You know that saying, “Live like you were dying?” I never understood that.

Why would you just not live like you were living?

What if your life’s purpose was simply to live? To feel the fullness of every emotion. To experience the sensation of every stimulus on every nerve ending. To connect with others and with yourself as completely as possible.

I have been slowly coming to this realization as I’ve stumbled up the path of motherhood.

When motherhood first hit me, it hit hard and sweet. I know that doesn’t happen for everyone. But for me, it was like that “aha” moment. A light at the end of a tunnel of a lot of different emotions.

It came on strong and with ecstasy. I can still point to that moment in the hospital, my first son gooey and warm on my chest, when I professed my love for everyone in the room.

They say you burst with love when you have children. I did.

And it felt like purpose.

After that came a lot of learning and curiosity. I was moving through the milestones with this child. I was adapting to new wavelengths of energy, lack of sleep and hormones. I was inspired to simply absorb every soft tuft of his hair and every gentle coo.

And it felt like purpose.

I had a second son. He was sweet as honey, but he brought with him a wave of overwhelm that I had never experienced.

And it felt like purpose.

They grew, and they became their own little people who connected with the world with their own purpose. They lost some of the sweetness but gained wisdom. They let go of some of the gentleness and took on ferocity. I acquired a sense of anger and even rage that I’d never felt before.

And it felt like purpose.

As if all of these new and intense emotions weren’t enough, I took on much more. I took on “stuff.” You know that multitasking ability that new mothers become so adept at within the first few months of their kids being born? I took that on. Along with it, I took on a few business ventures.

That felt like purpose too.

And there have been pieces in between that have felt like everything is coming crashing down.

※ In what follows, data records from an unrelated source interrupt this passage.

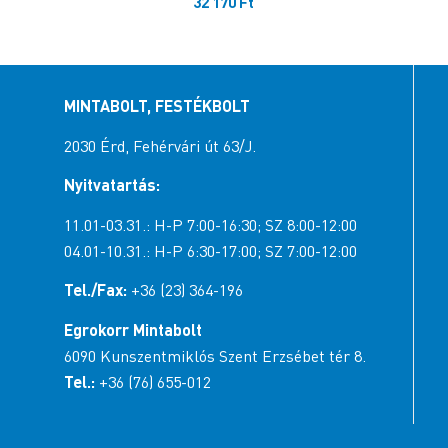
32 170
Ft
MINTABOLT, FESTÉKBOLT
2030 Érd, Fehérvári út 63/J.
Nyitvatartás:
11.01-03.31.: H-P 7:00-16:30; SZ 8:00-12:00
04.01-10.31.: H-P 6:30-17:00; SZ 7:00-12:00
Tel./Fax:
+36 (23) 364-196
Egrokorr Mintabolt
6090 Kunszentmiklós Szent Erzsébet tér 8.
Tel.:
+36 (76) 655-012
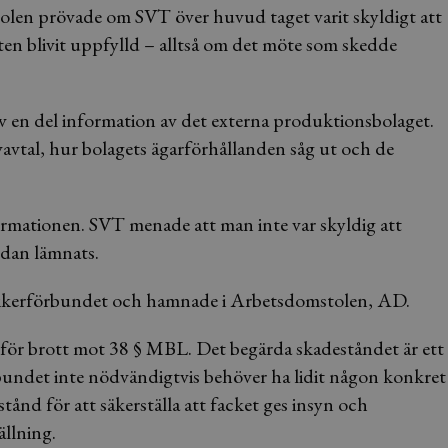
tolen prövade om SVT över huvud taget varit skyldigt att
en blivit uppfylld – alltså om det möte som skedde
v en del information av det externa produktionsbolaget.
vavtal, hur bolagets ägarförhållanden såg ut och de
rmationen. SVT menade att man inte var skyldig att
edan lämnats.
sikerförbundet och hamnade i Arbetsdomstolen, AD.
ör brott mot 38 § MBL. Det begärda skadeståndet är ett
örbundet inte nödvändigtvis behöver ha lidit någon konkret
nd för att säkerställa att facket ges insyn och
ällning.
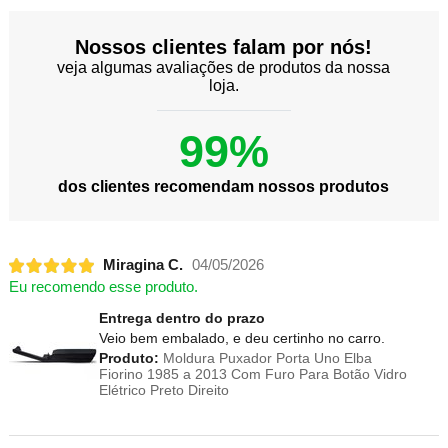
Nossos clientes falam por nós!
veja algumas avaliações de produtos da nossa
loja.
99%
dos clientes recomendam nossos produtos
Miragina C.
04/05/2026
Eu recomendo esse produto.
Entrega dentro do prazo
Veio bem embalado, e deu certinho no carro.
Produto:
Moldura Puxador Porta Uno Elba
Fiorino 1985 a 2013 Com Furo Para Botão Vidro
Elétrico Preto Direito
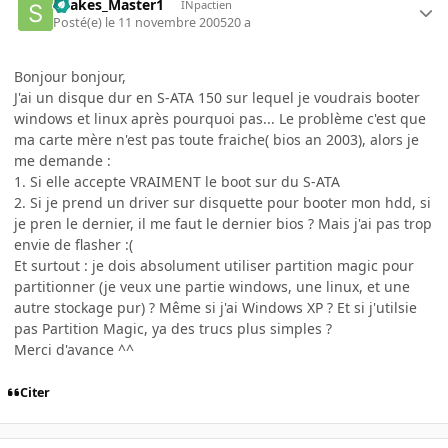
Snakes_Master1
INpactien
Posté(e)
le 11 novembre 2005
20 a
Bonjour bonjour,
J'ai un disque dur en S-ATA 150 sur lequel je voudrais booter
windows et linux après pourquoi pas... Le problème c'est que
ma carte mère n'est pas toute fraiche( bios an 2003), alors je
me demande :
1. Si elle accepte VRAIMENT le boot sur du S-ATA
2. Si je prend un driver sur disquette pour booter mon hdd, si
je pren le dernier, il me faut le dernier bios ? Mais j'ai pas trop
envie de flasher :(
Et surtout : je dois absolument utiliser partition magic pour
partitionner (je veux une partie windows, une linux, et une
autre stockage pur) ? Même si j'ai Windows XP ? Et si j'utilsie
pas Partition Magic, ya des trucs plus simples ?
Merci d'avance ^^
Citer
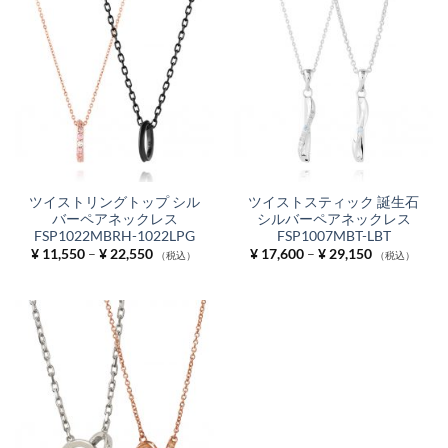
ツイストリングトップ シル
ツイストスティック 誕生石
バーペアネックレス
シルバーペアネックレス
FSP1022MBRH-1022LPG
FSP1007MBT-LBT
価
価
¥
11,550
–
¥
22,550
¥
17,600
–
¥
29,150
（税込）
（税込）
格
格
帯:
帯:
¥ 11,550
¥ 17,600
–
–
¥ 22,550
¥ 29,150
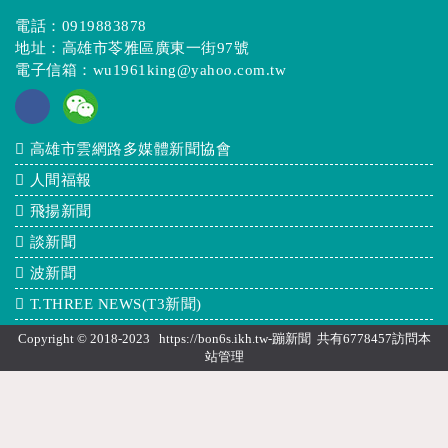
電話：
0919883878
地址：高雄市苓雅區廣東一街97號
電子信箱：
wu1961king@yahoo.com.tw
高雄市雲網路多媒體新聞協會
人間福報
飛揚新聞
談新聞
波新聞
T.THREE NEWS(T3新聞)
Copyright © 2018-2023 https://bon6s.ikh.tw-蹦新聞 共有6778457訪問本
站
管理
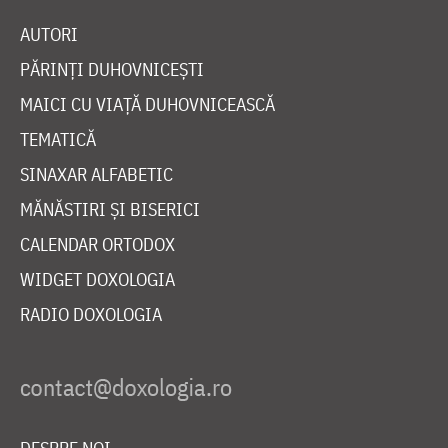
AUTORI
PĂRINȚI DUHOVNICEȘTI
MAICI CU VIAȚĂ DUHOVNICEASCĂ
TEMATICĂ
SINAXAR ALFABETIC
MĂNĂSTIRI ȘI BISERICI
CALENDAR ORTODOX
WIDGET DOXOLOGIA
RADIO DOXOLOGIA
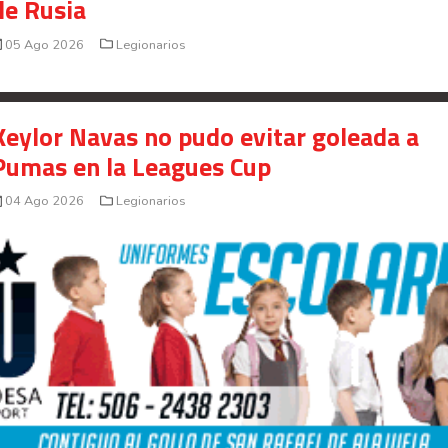
de Rusia
05 Ago 2026
Legionarios
Keylor Navas no pudo evitar goleada a
Pumas en la Leagues Cup
04 Ago 2026
Legionarios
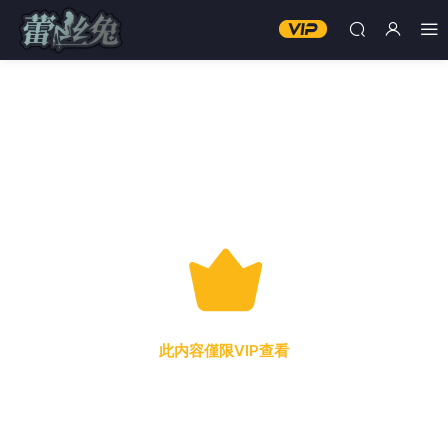
此内容僅限VIP查看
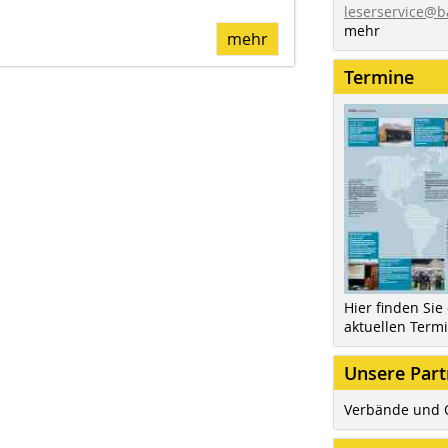
leserservice@b
mehr
mehr
Termine
Hier finden Sie
aktuellen Term
Unsere Part
Verbände und 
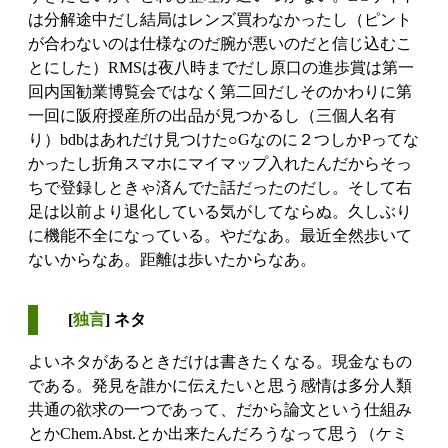
は分解途中だし結局はレンズ買わなかったし（ピント
が合わないのは仕様なのだ腕が悪いのだと信じ込むこ
とにした）RMSは夜八時までだし原口の進歩賞は第一
回内国勧業博覧会ではなく第二回だしそのかわりに第
一回に阪府授産所の出品が見つかるし（三個人名有
り）bdbはあれだけ見つけた○Gなのに２つしかPってな
かったし折角スマホにマイマップ入れたんだからそっ
ちで登録しときゃ済んでた話だったのだし。そして右
足は以前より退化している気がしてならぬ。久しぶり
に機能不全になっている。やだなあ。最近全然歩いて
ないからなあ。距離は歩いたからなあ。
[
独言
] ネタ
よいネタがあるときだけは書きたくなる。現金なもの
である。発見を誰かに伝えたいと思う感情は多分人類
共通の欲求の一つであって、だから論文という仕組み
とかChem.Abst.とか出来たんだろうなって思う（ケミ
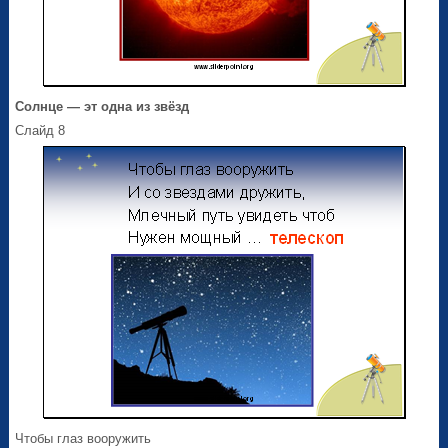
Солнце — эт одна из звёзд
Слайд 8
Чтобы глаз вооружить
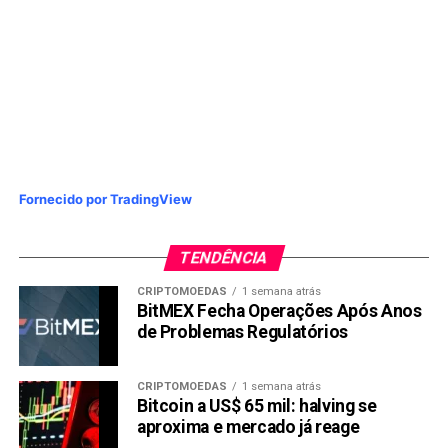
Fornecido por TradingView
TENDÊNCIA
CRIPTOMOEDAS
1 semana atrás
BitMEX Fecha Operações Após Anos
de Problemas Regulatórios
CRIPTOMOEDAS
1 semana atrás
Bitcoin a US$ 65 mil: halving se
aproxima e mercado já reage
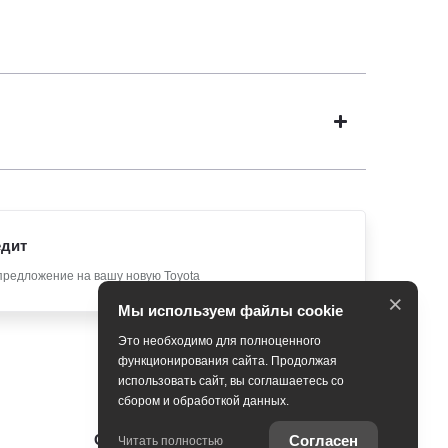
едит
предложение на вашу новую Toyota
×
Мы используем файлы cookie
Это необходимо для полноценного
функционирования сайта. Продолжая
использовать сайт, вы соглашаетесь со
сбором и обработкой данных.
Оцените ваш автомобиль
Согласен
Читать полностью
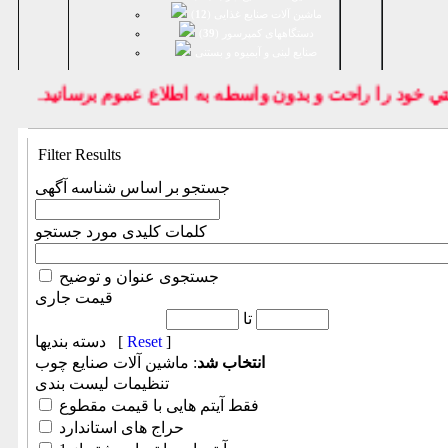
ماشین آلات صنایع غذایی (
12
)
دستگاههای کمپرسور (
39
)
صنايع لبنی و آبمیوه و بستنی
خود را راحت و بدون واسطه به اطلاع عموم برسانيد.
Filter Results
جستجو بر اساس شناسه آگهی
کلمات کلیدی مورد جستجو
جستجوی عنوان و توضیح
قیمت جاری
تا
]
Reset
دسته بندیها [
انتخاب شد
: ماشین آلات صنایع چوب
تنظیمات لیست بندی
فقط آیتم هایی با قیمت مقطوع
حراج های استاندارد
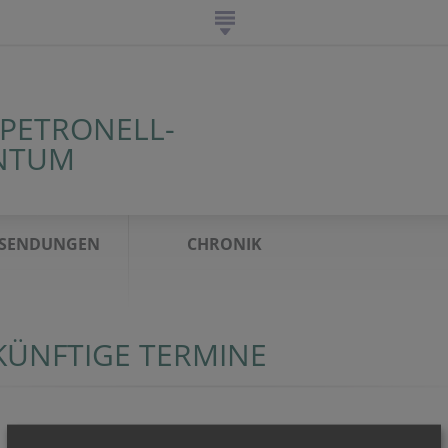
 PETRONELL-
NTUM
SENDUNGEN
CHRONIK
KÜNFTIGE TERMINE
Open Music Session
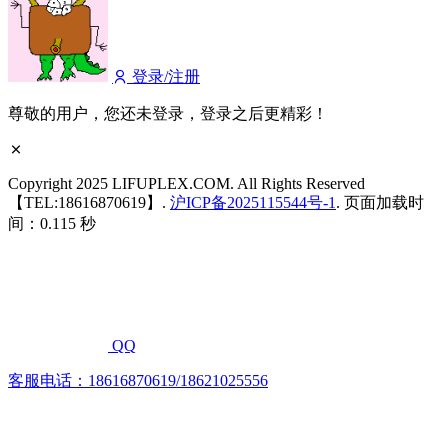
登录/注册
尊敬的用户，您还未登录，登录之后更精彩！
Copyright 2025 LIFUPLEX.COM. All Rights Reserved
【TEL:18616870619】.
沪ICP备2025115544号-1
. 页面加载时
间：0.115 秒
QQ
客服电话：18616870619/18621025556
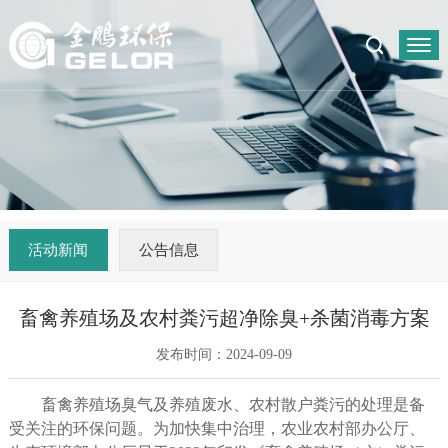
活动新闻
公告信息
畜禽养殖场及农村粪污超净除臭+杀菌消毒方案
发布时间：2024-09-09
畜禽养殖场臭气及养殖废水、农村散户粪污的处理是备
受关注的环保问题。为加快集中治理，农业农村部办公厅、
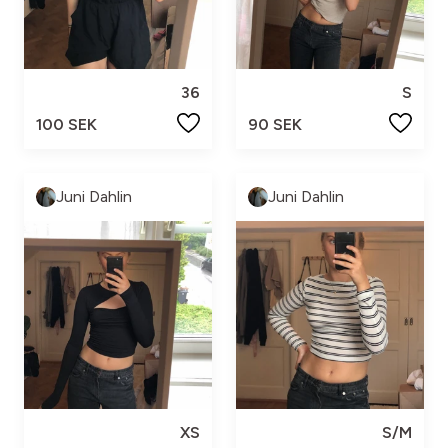
36
S
100 SEK
90 SEK
Juni Dahlin
Juni Dahlin
XS
S/M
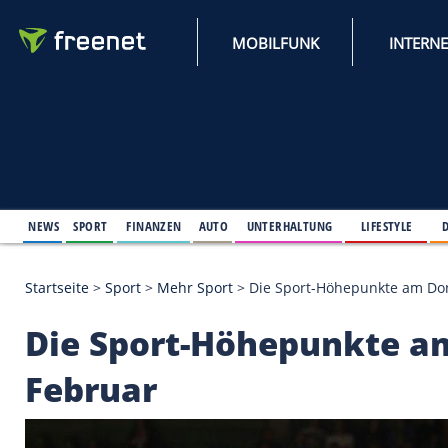
MOBILFUNK
NEWS
SPORT
FINANZEN
AUTO
UNTERHALTUNG
L
Startseite
>
Sport
>
Mehr Sport
>
Die Sport-Höhepun
Die Sport-Höhepunkt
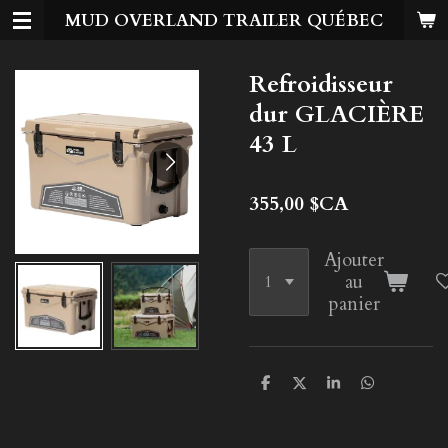
MUD OVERLAND TRAILER QUÉBEC
Passer
au
contenu
Refroidisseur
principal
dur GLACIÈRE
43 L
355,00 $CA
Ajouter
au
panier
P
P
P
P
a
a
a
a
r
r
r
r
t
t
t
t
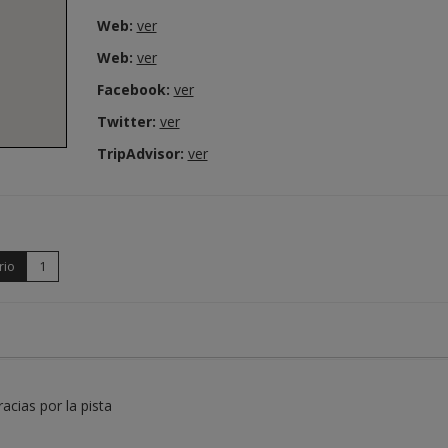
Web:
ver
Web:
ver
Facebook:
ver
Twitter:
ver
TripAdvisor:
ver
rio
1
racias por la pista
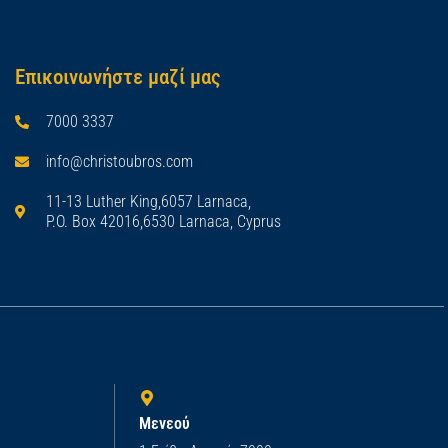
Επικοινωνήστε μαζί μας
7000 3337
info@christoubros.com
11-13 Luther King,6057 Larnaca,
P.O. Box 42016,6530 Larnaca, Cyprus
Μενεού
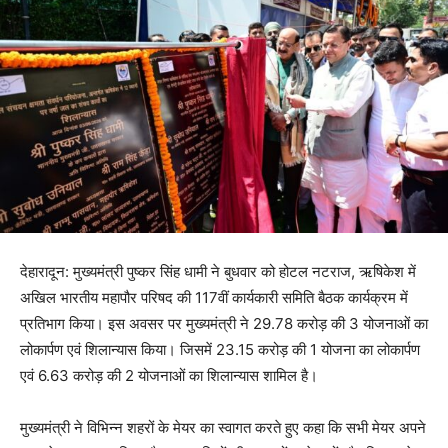
देहारादून: मुख्यमंत्री पुष्कर सिंह धामी ने बुधवार को होटल नटराज, ऋषिकेश में
अखिल भारतीय महापौर परिषद की 117वीं कार्यकारी समिति बैठक कार्यक्रम में
प्रतिभाग किया। इस अवसर पर मुख्यमंत्री ने 29.78 करोड़ की 3 योजनाओं का
लोकार्पण एवं शिलान्यास किया। जिसमें 23.15 करोड़ की 1 योजना का लोकार्पण
एवं 6.63 करोड़ की 2 योजनाओं का शिलान्यास शामिल है।
मुख्यमंत्री ने विभिन्न शहरों के मेयर का स्वागत करते हुए कहा कि सभी मेयर अपने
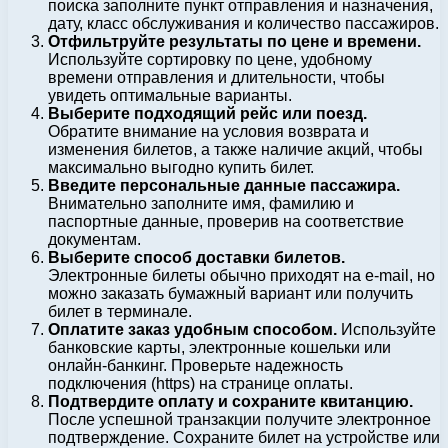
поиска заполните пункт отправления и назначения,
дату, класс обслуживания и количество пассажиров.
Отфильтруйте результаты по цене и времени.
Используйте сортировку по цене, удобному
времени отправления и длительности, чтобы
увидеть оптимальные варианты.
Выберите подходящий рейс или поезд.
Обратите внимание на условия возврата и
изменения билетов, а также наличие акций, чтобы
максимально выгодно купить билет.
Введите персональные данные пассажира.
Внимательно заполните имя, фамилию и
паспортные данные, проверив на соответствие
документам.
Выберите способ доставки билетов.
Электронные билеты обычно приходят на e-mail, но
можно заказать бумажный вариант или получить
билет в терминале.
Оплатите заказ удобным способом.
Используйте
банковские карты, электронные кошельки или
онлайн-банкинг. Проверьте надежность
подключения (https) на странице оплаты.
Подтвердите оплату и сохраните квитанцию.
После успешной транзакции получите электронное
подтверждение. Сохраните билет на устройстве или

Those moments where you’re out of control because you’re raising little humans in a house with another adult human and everyone’s emotions are on top of each other and no one is really quite sure of their purpose.

That has felt like purpose too.

I have come to realize that the more I strive to feel the feelings, to live the life, the more purposeful I feel. It’s not about the “stuff.” It’s not about the achievements. It’s not about what kind of kids I raise or how happy my family is or how successful I am in my business or what kind of books I write.

It’s about the feelings I have when I’m living it. The hard, the sweet, the pain, the ecstasy, the overwhelm, the rage, the curiosity, the anger, the sorrow, the bliss. Those are the purpose.

The purpose is simply to live, mama. It’s to live like you are living.